* _Dataset section_
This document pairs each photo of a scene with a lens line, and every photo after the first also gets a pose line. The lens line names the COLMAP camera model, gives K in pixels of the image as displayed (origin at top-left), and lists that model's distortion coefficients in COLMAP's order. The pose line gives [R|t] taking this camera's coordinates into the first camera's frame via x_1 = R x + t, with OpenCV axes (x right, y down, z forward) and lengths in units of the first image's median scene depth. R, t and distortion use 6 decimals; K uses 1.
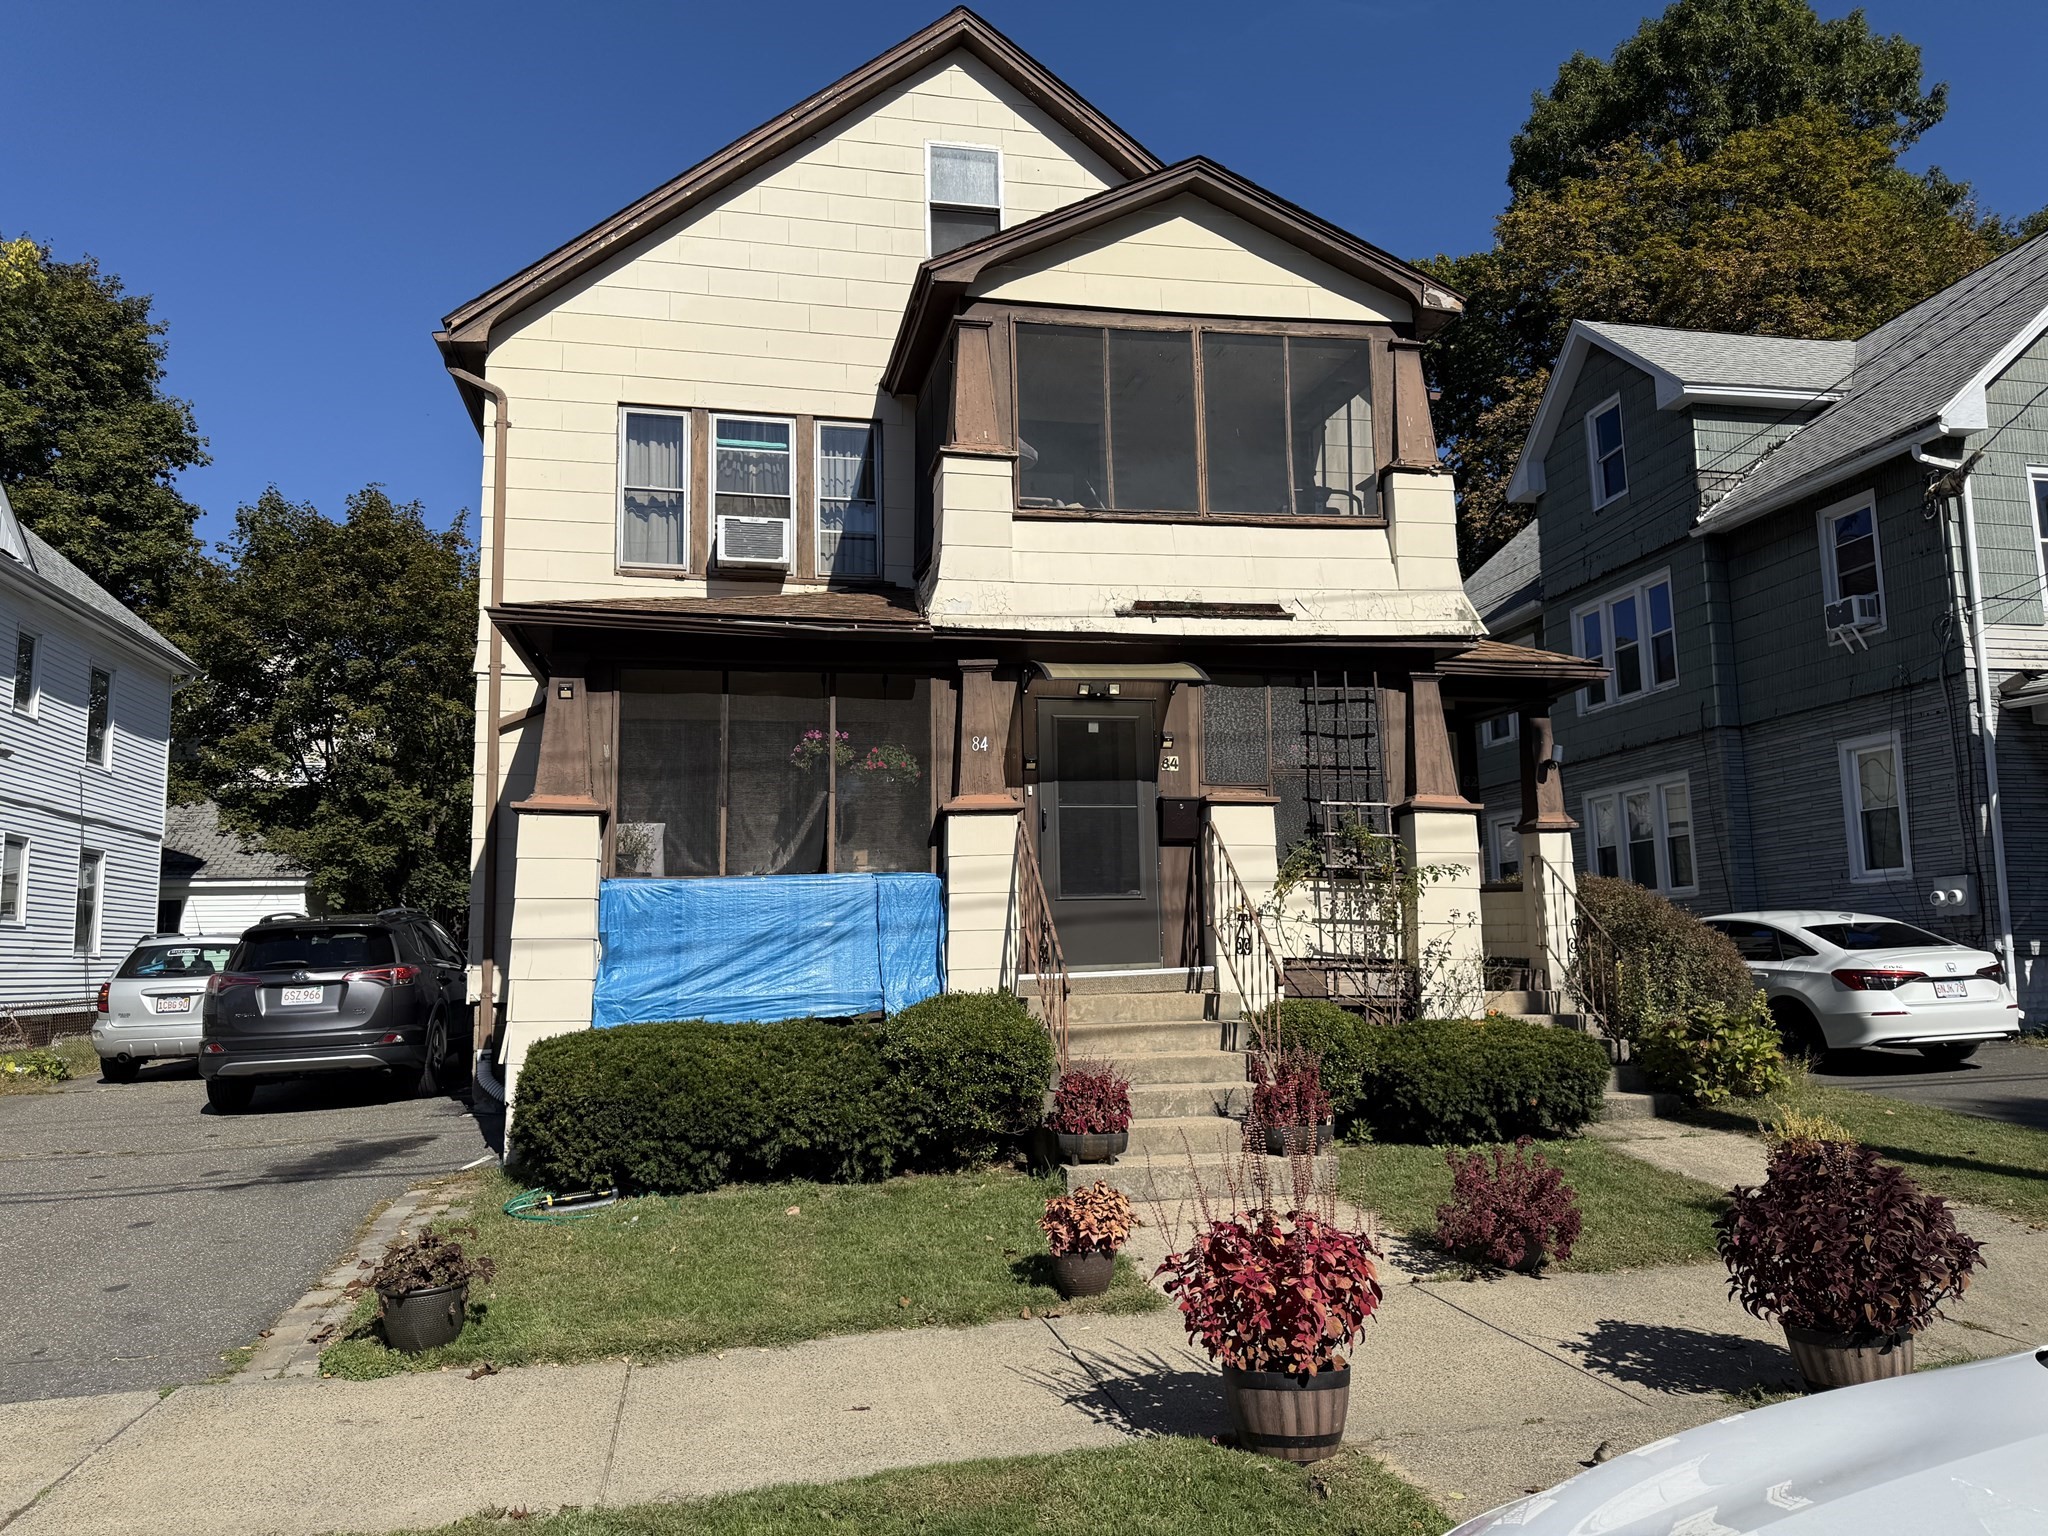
lens RADIAL K [[1448.8, 0, 1018.7], [0, 1448.8, 765.1], [0, 0, 1]] dist [0.057325, -0.062910]
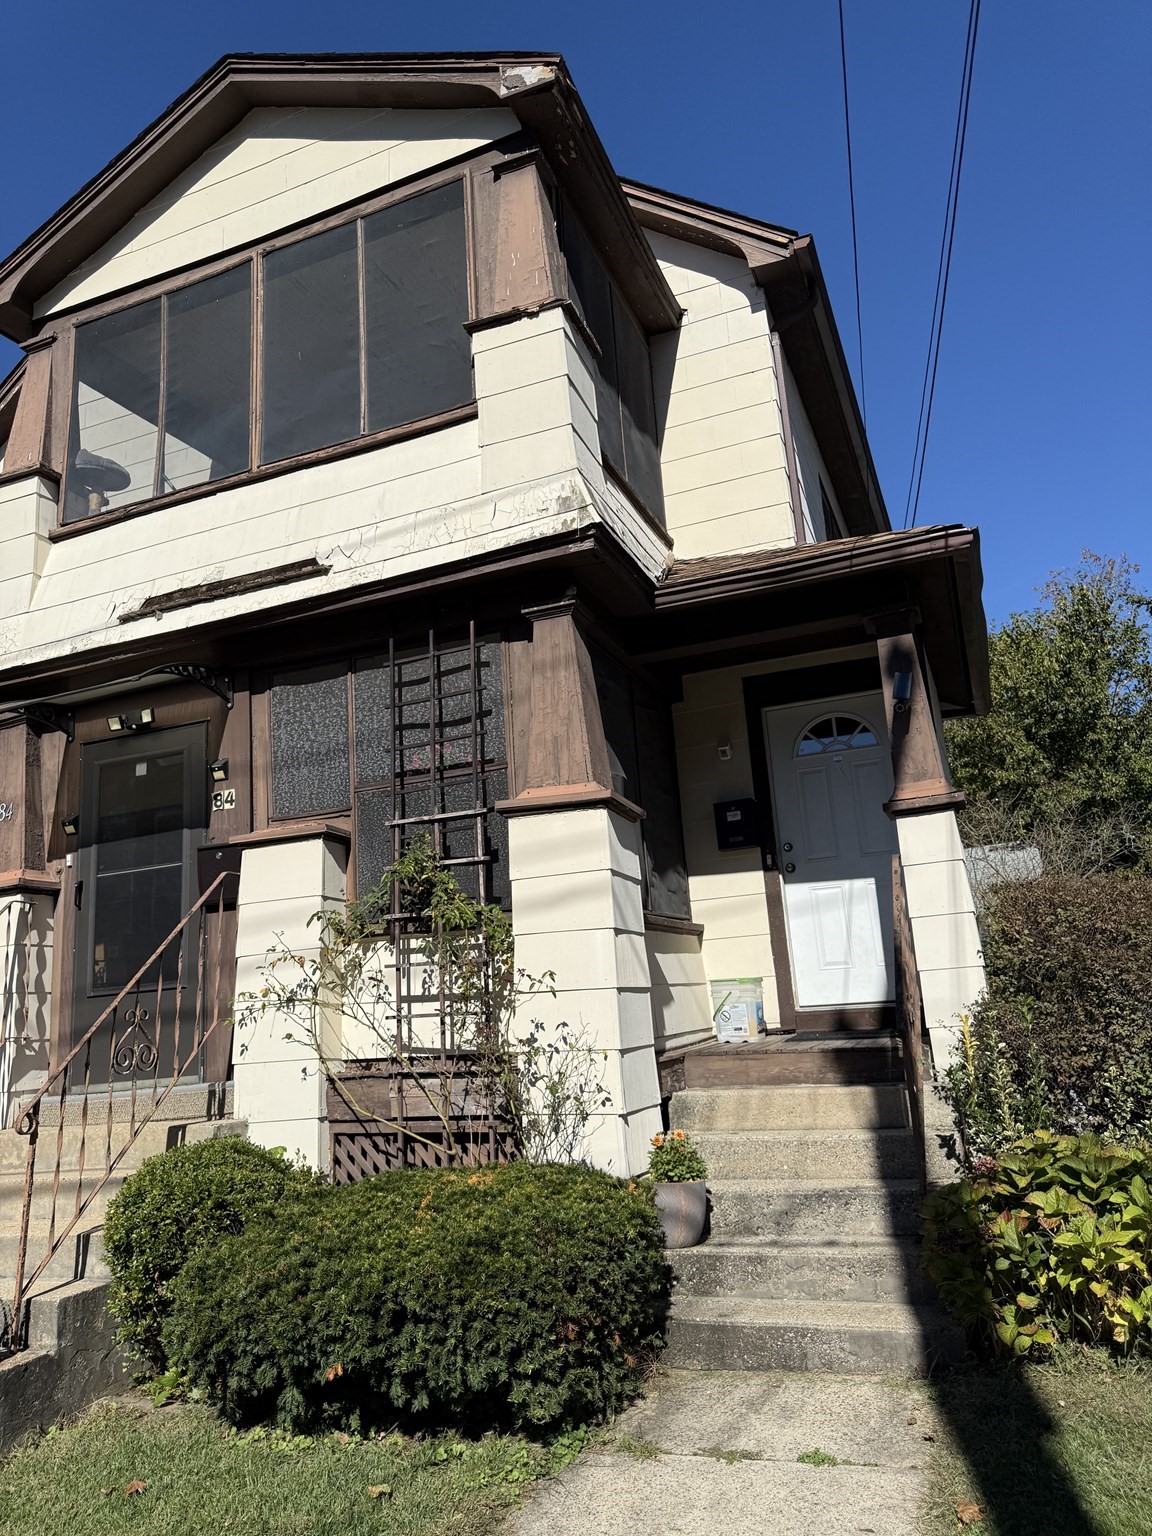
lens RADIAL K [[1086.6, 0, 583.0], [0, 1086.6, 772.2], [0, 0, 1]] dist [0.057325, -0.062910]
pose [[0.843242, -0.161496, -0.512700, 0.551542], [0.121393, 0.986374, -0.111043, 0.069841], [0.523647, 0.031398, 0.851356, 0.614870]]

* _Exercise objective_
Your job is to repeat the data exactly, leaving each picture out.

* _Task result_
This document pairs each photo of a scene with a lens line, and every photo after the first also gets a pose line. The lens line names the COLMAP camera model, gives K in pixels of the image as displayed (origin at top-left), and lists that model's distortion coefficients in COLMAP's order. The pose line gives [R|t] taking this camera's coordinates into the first camera's frame via x_1 = R x + t, with OpenCV axes (x right, y down, z forward) and lengths in units of the first image's median scene depth. R, t and distortion use 6 decimals; K uses 1.
lens RADIAL K [[1448.8, 0, 1018.7], [0, 1448.8, 765.1], [0, 0, 1]] dist [0.057325, -0.062910]
lens RADIAL K [[1086.6, 0, 583.0], [0, 1086.6, 772.2], [0, 0, 1]] dist [0.057325, -0.062910]
pose [[0.843242, -0.161496, -0.512700, 0.551542], [0.121393, 0.986374, -0.111043, 0.069841], [0.523647, 0.031398, 0.851356, 0.614870]]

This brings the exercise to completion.